Anyway, I don’t think you’ll want a cockpit more crashworthy than that.

The Gen1 SR’s are more likely to flip during an off field landing if the gear comes off due to firewall design.

In fact, “landing on all the wheels” at the endpoint of a CAPS landing has rarely happened. (It certainly didn’t in your water-landing CAPS pull.) As you point out, it doesn’t matter. The energy is so low that despite the myriad terrain and obstacles the airplane has encountered under CAPS, as long as the pull occurred above 600 feet, 100% have been successful.

Interesting point. I did not know that. Thanks

See this post from Curt Sanford from 10 years ago (in public forum).

Interesting. So, is it the opinion that the straight firewall will dig into the surface and flip while the slanted will skid? I’m guessing this is only if the nosewheel sheers off and the cowl is destroyed? Or is there a more technical explanation that I am missing? Also, is this with CAPs or an attempt to land, or both?

At any rate, this is very good to know and expect?

I think you have the whole picture. Back when the G2s came out, it was widely discussed that most of the fuselage changes - and there were many - were implemented mainly to save time and money during fabrication. The G2 fuselage starts with fewer parts than the G1. However, there were design changes that buyers considered to be improvements nonetheless. For pilots and passengers, the three most obvious changes were (a) the pushbutton doors that replaced G1 levers and pins, (b) the access panel for the parachute servicing and © the slanted firewall which was deemed safer (less likely to flip) in some crashes.

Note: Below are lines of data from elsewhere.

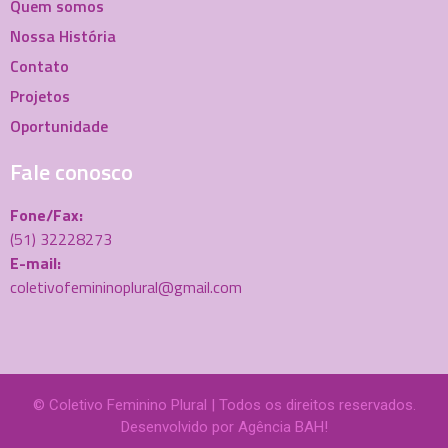
Quem somos
Nossa História
Contato
Projetos
Oportunidade
Fale conosco
Fone/Fax:
(51) 32228273
E-mail:
coletivofemininoplural@gmail.com
© Coletivo Feminino Plural | Todos os direitos reservados.
Desenvolvido por
Agência BAH!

SIDEBAR: The door issue is widely debated with strong opinions on both sides. Some people consider the G2 pushbutton style a step forward, while others prefer the G1 style levers. I do belive there is general agreement that the third style, introduced in 2016 on G5s, is an improvement over both prior door latches. If I am wrong about that, someone please correct me.

I do believe it is presumed that the gear would be gone before the firewall issue would come into play in a crash.